Nor have we experienced anything like it subsequently as Hill has lived out “difficult second album syndrome” as pop’s version of the stations of the cross. She has trekked from one crisis to the other – including, in 2013, a three-month sentence in a minimum-security Connecticut prison for tax evasion. Through it all signs of a genuine creative resurrection have been negligible.
The degree to which the success of her stand-alone debut – 19 million copies sold and counting – had apparently unmoored her were clear on her 2002 follow-through MTV Unplugged No 2.0. Ostensibly a live LP, the record was really a one-person wrecking ball, Hill baffling fans by abandoning soul and r’n b for rickety folk, the performances interspersed by monologues about the crippling price of stardom – ramblings that went on longer than the music squeezed in between.
Woozy and wonderful
These and other eccentricities – in May 2016 she was two hours late for a concert in Atlanta because she was “aligning her energy with the time”– have undoubtedly cast a shadow. They have also thrown into relief what makes Miseducation so special and why, recent controversies notwithstanding, her next tour will probably be a sellout.

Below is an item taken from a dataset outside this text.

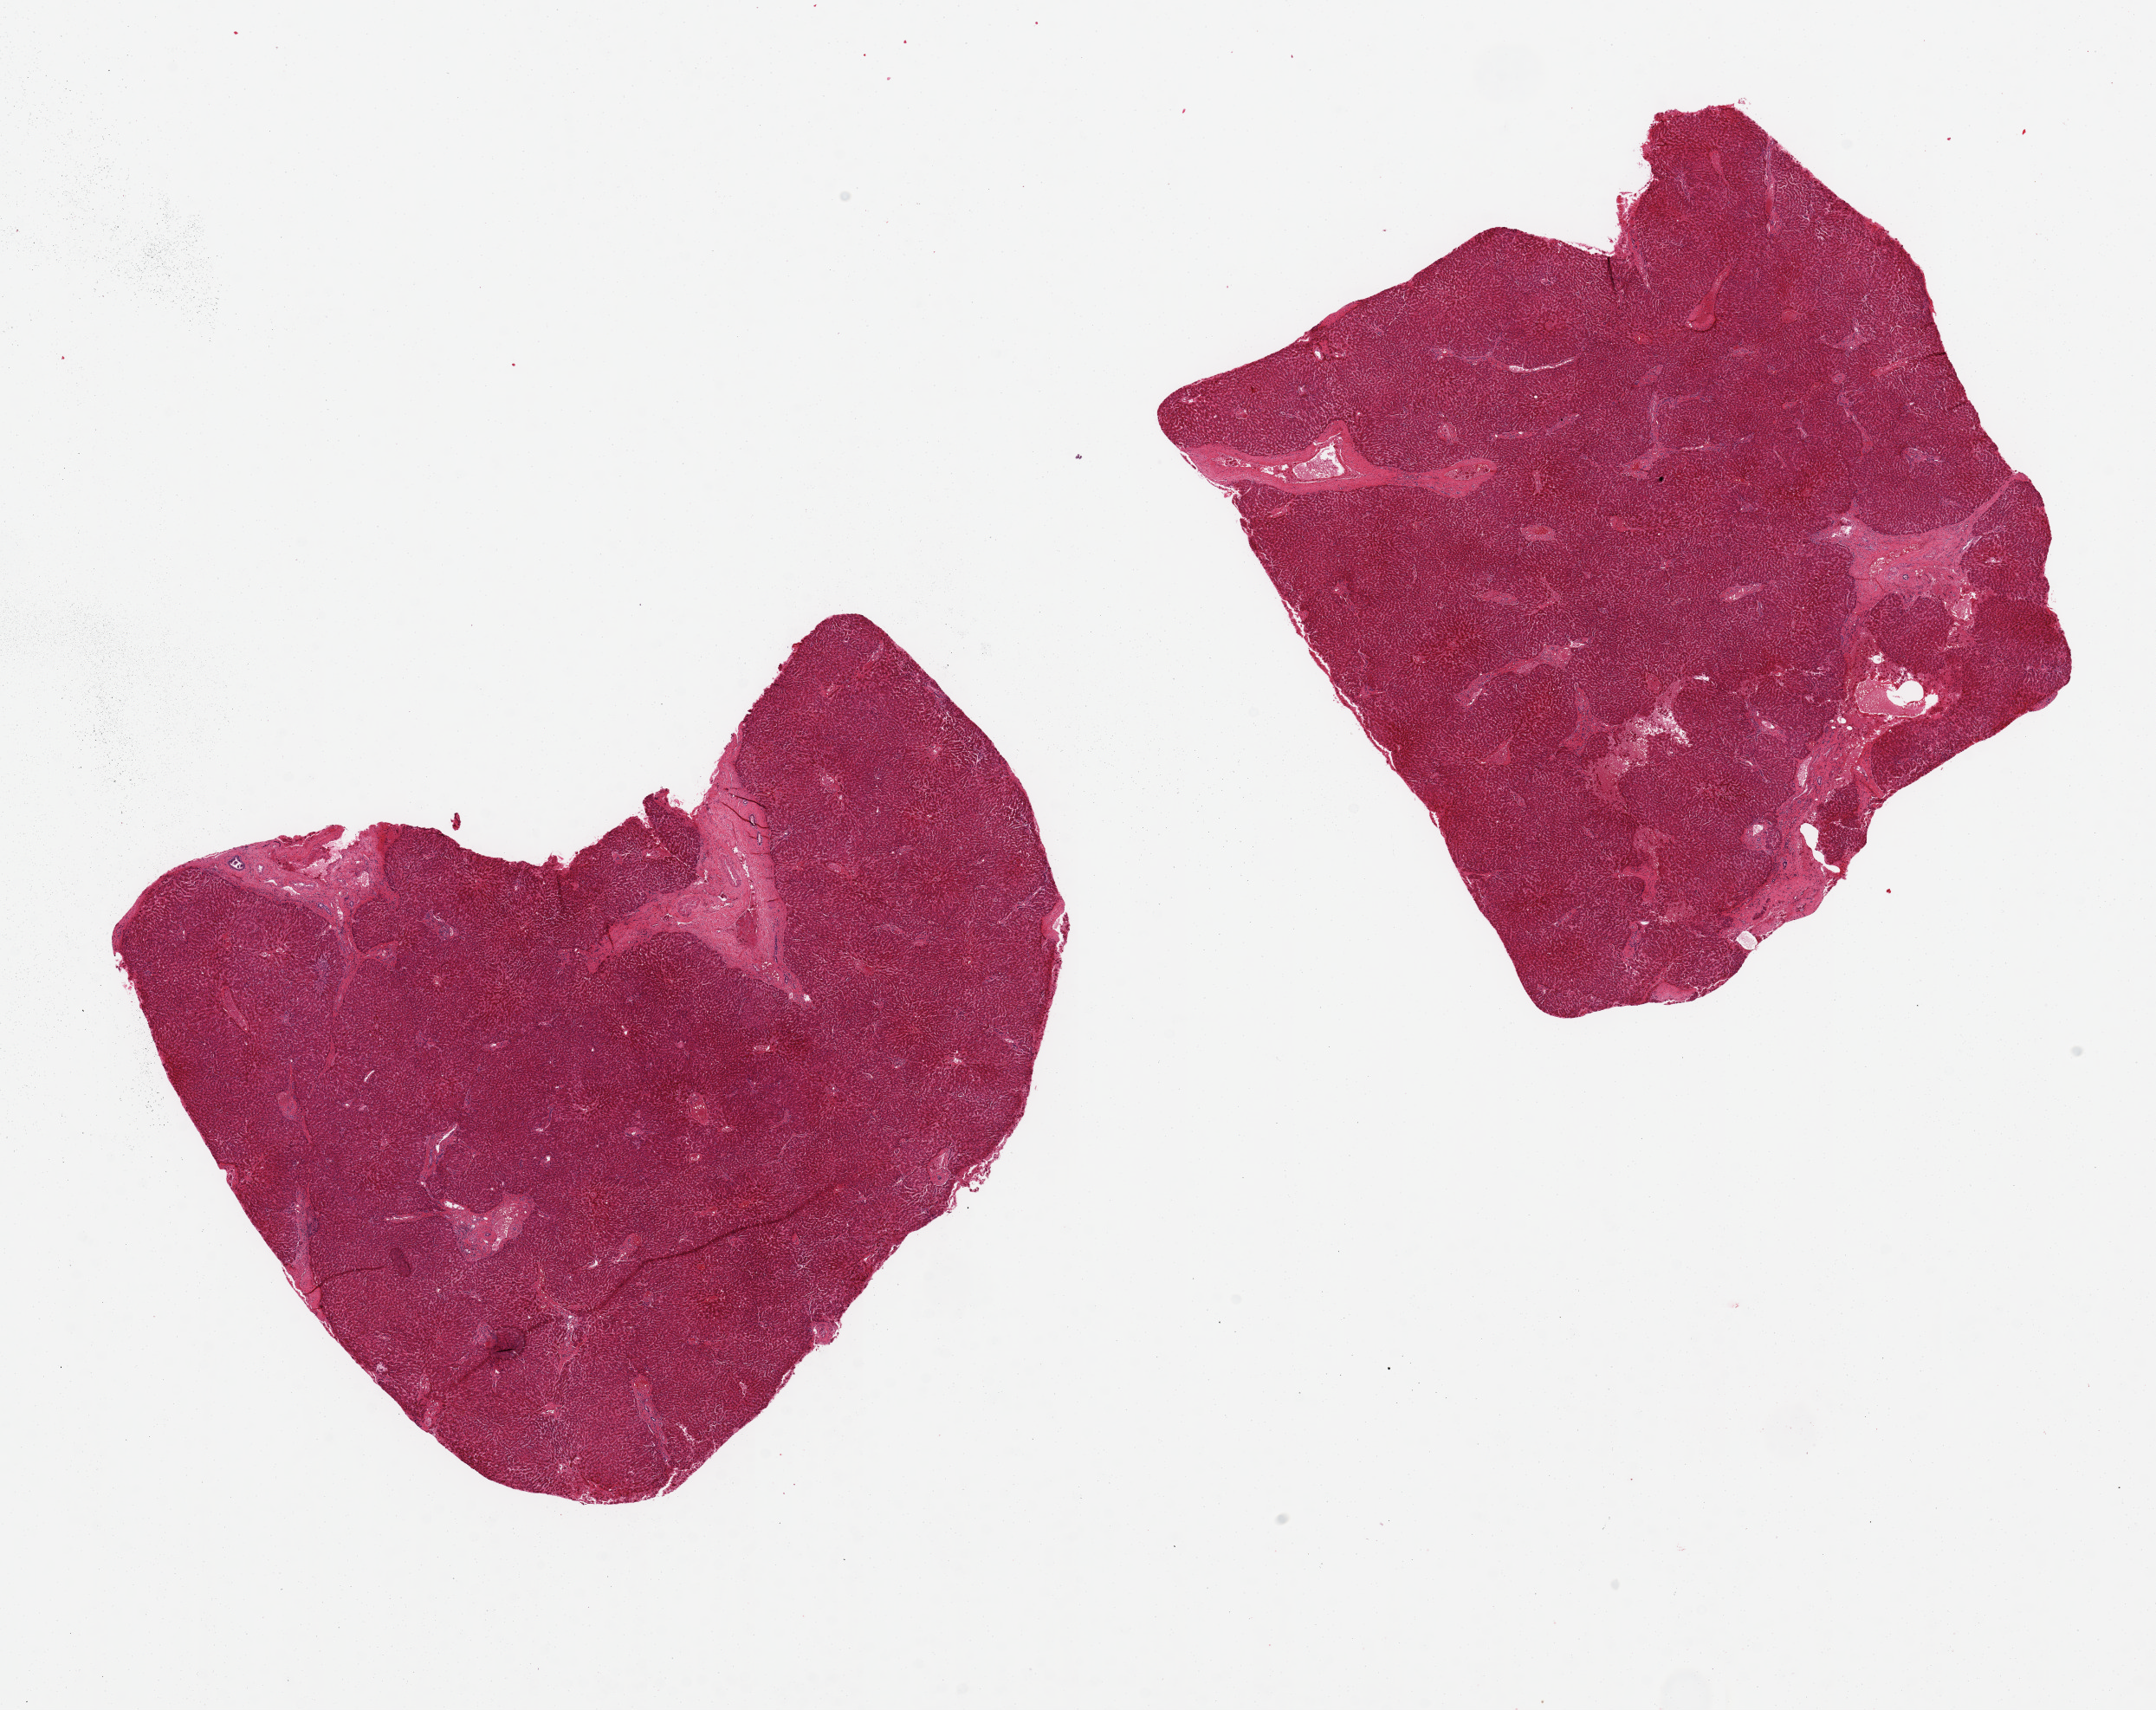
Whole-slide image, H&E stain, low-resolution overview of the scanned area, about 19.7 x 15.6 mm (from a 20x scan), PAXgene-fixed paraffin-embedded (PFPE) section, sampled site (target tissue): liver, tissue donor sample. Donor: male.
Pathologist's review note for this sample: 2 pieces, 8x7 & 7x6 mm; no congestion.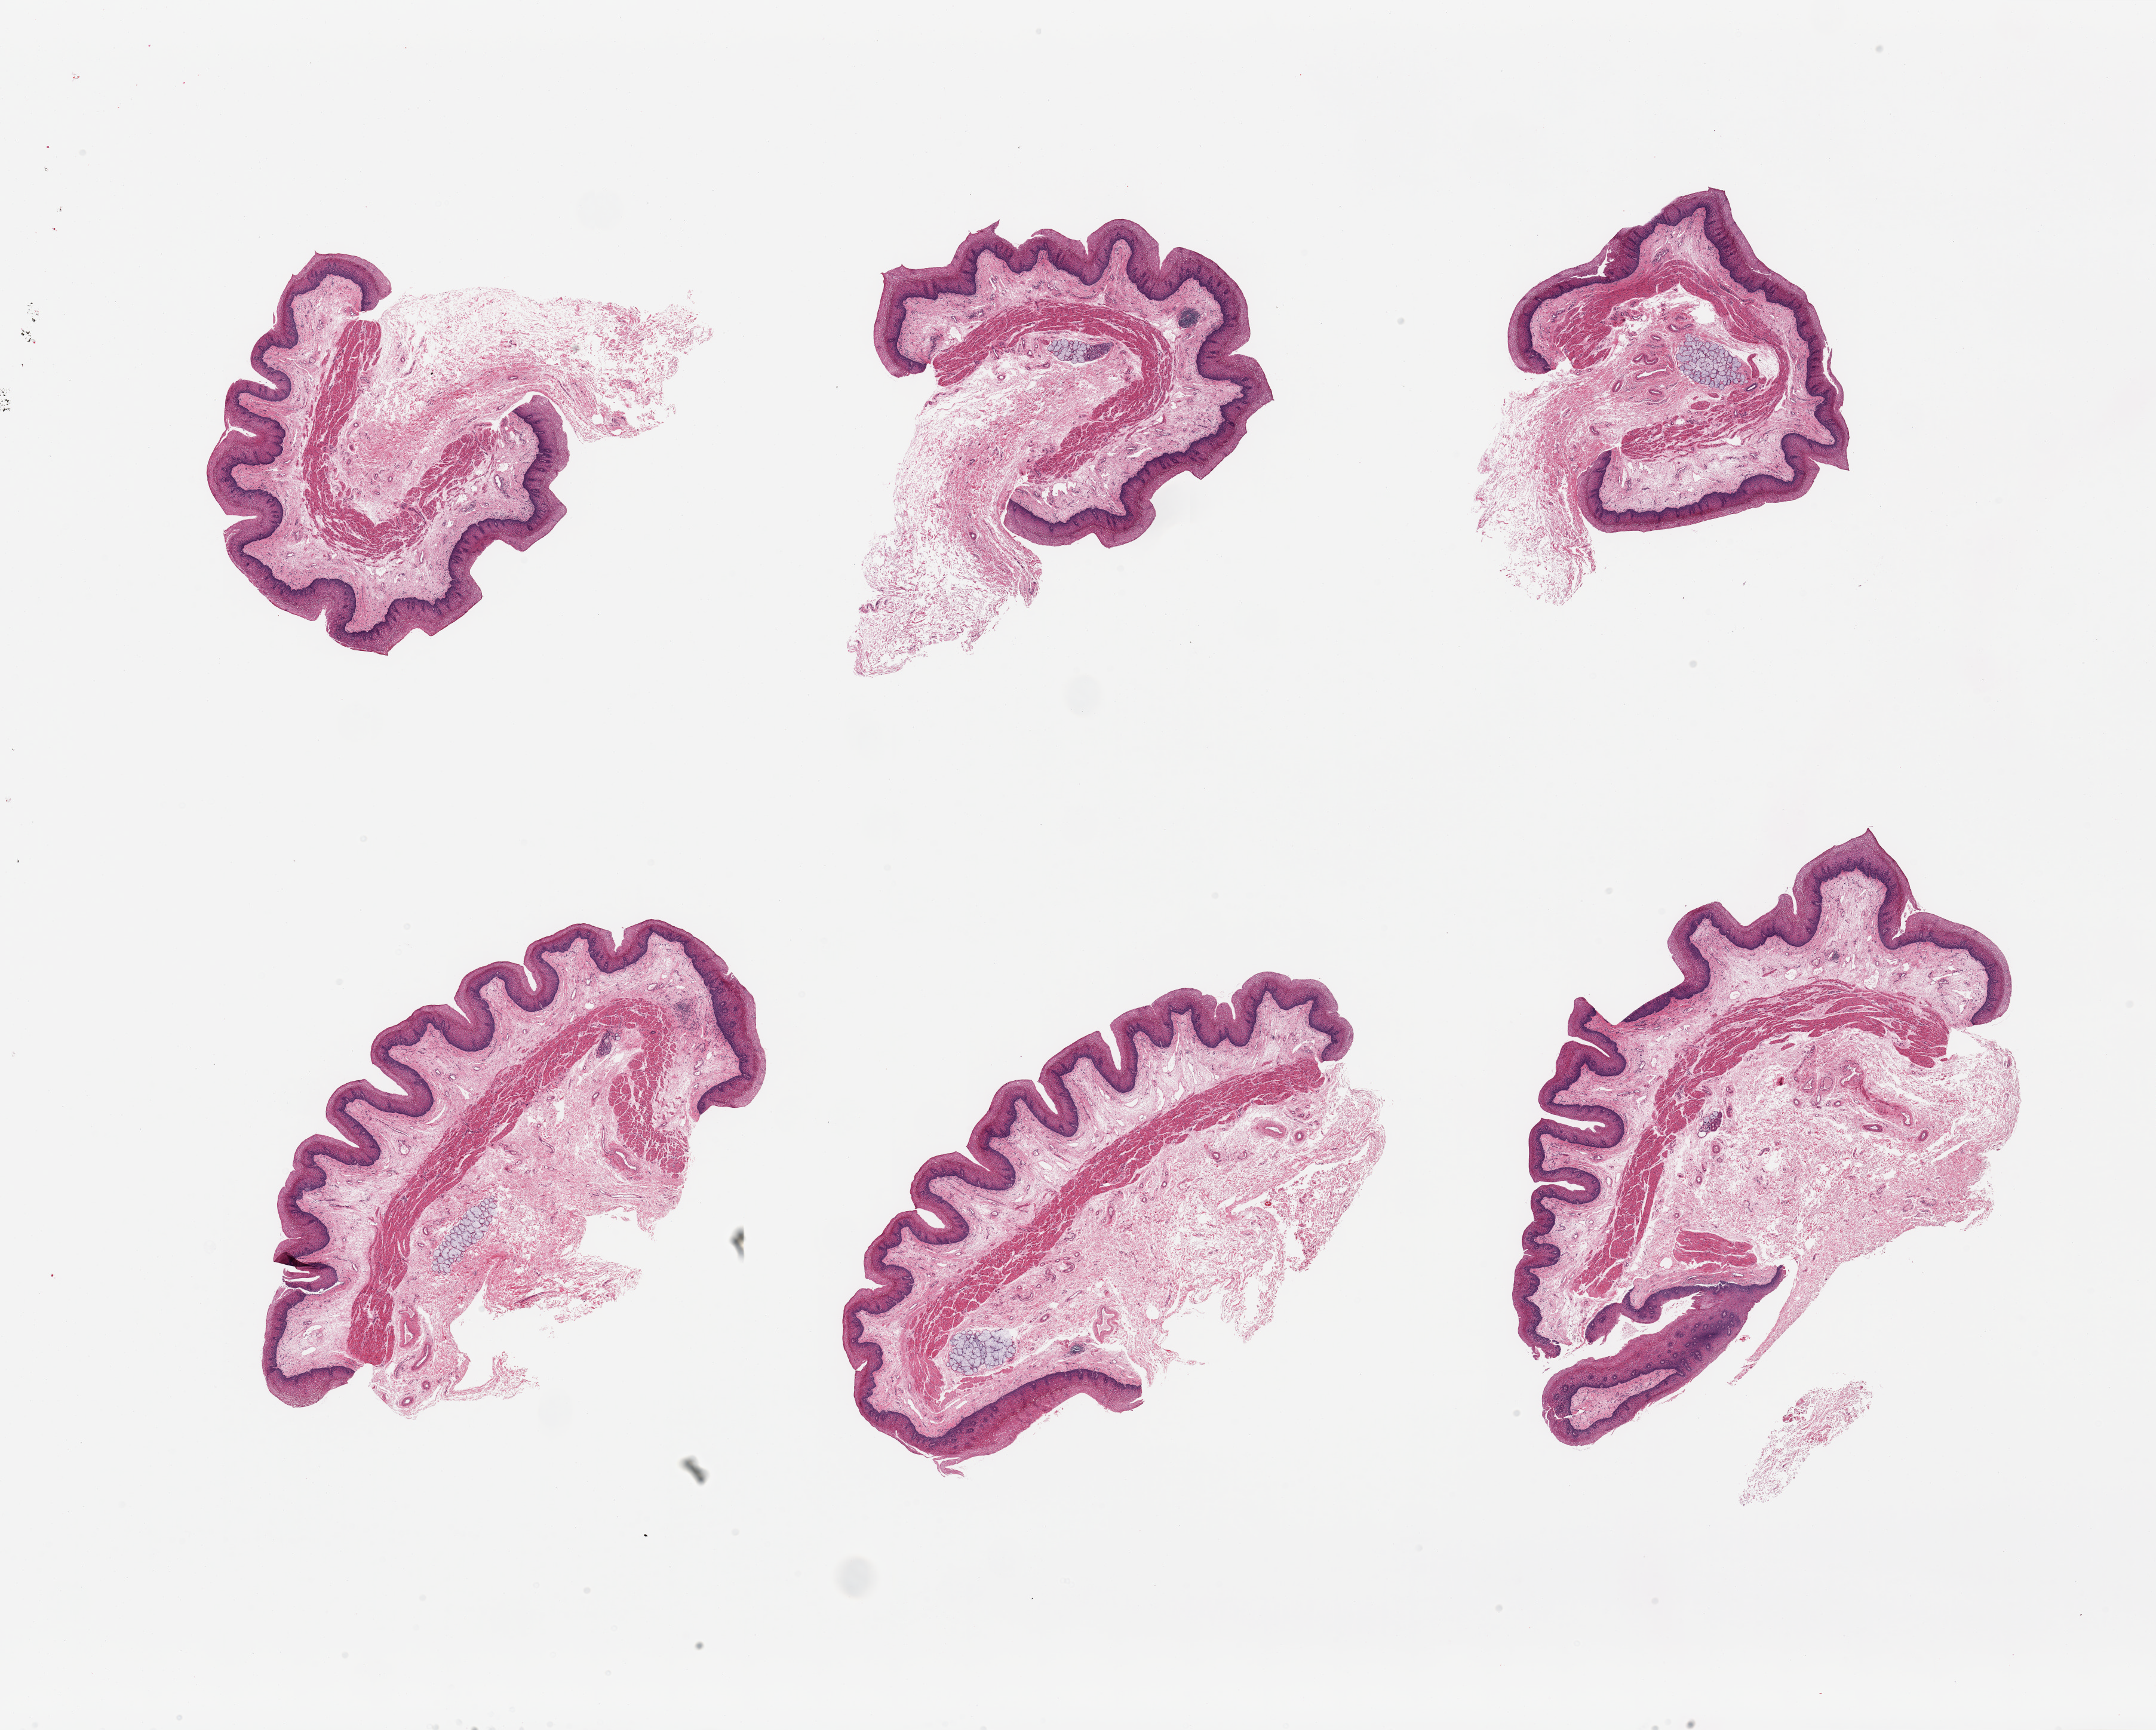
Digitized H&E-stained section, brightfield — whole scanned area (about 28.5 x 22.9 mm, slide scanned at 20x) shown as a low-resolution overview, PAXgene-fixed, paraffin-embedded tissue, target tissue: esophageal mucous membrane, tissue donor sample. Male donor.
Reviewer comment on this tissue sample: 6 pieces; well trimmed, few clusters of submucosal glands (some marked).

The record is credited with helping commercialise soul music and providing a unique (and then rare) female voice in hip hop. Its name was inspired by Carter G Woodson's book The Miseducation of The Negro, a favourite of Hill's parents during her childhood in Newark, which argued that African-Americans had been culturally indoctrinated to seek out inferior places in society.
“The title of the album was meant to discuss those life lessons,” she explained at the time.
“Those things that you don’t get in any text book, things that we go through that force us to mature. Hopefully we learn. Some people get stuck. They say that what doesn’t kill us makes us stronger, and these are some really powerful lessons that changed the course and direction of my life.”
Over its woozy and wonderful 14 tracks Hill delved into unsuccessful love affairs (including a rumoured romance with Fugees partner Wyclef Jean) and the joys and terrors of motherhood. The key song in the latter regard was To Zion, a tribute to the son she’d had (with Rohan Marley, son of Bob) in the face of pressure from behind-the-scenes figures to undergo a termination.
Yet what made the record ultimately so powerful was that, for all its unflinching aspects, it was a celebration – a point illuminated by lilting lead single Doo Wop (That Thing), a flutter of sunshine trapped on vinyl.
Come November we will find out whether it, and Hill, are still capable of shining a light.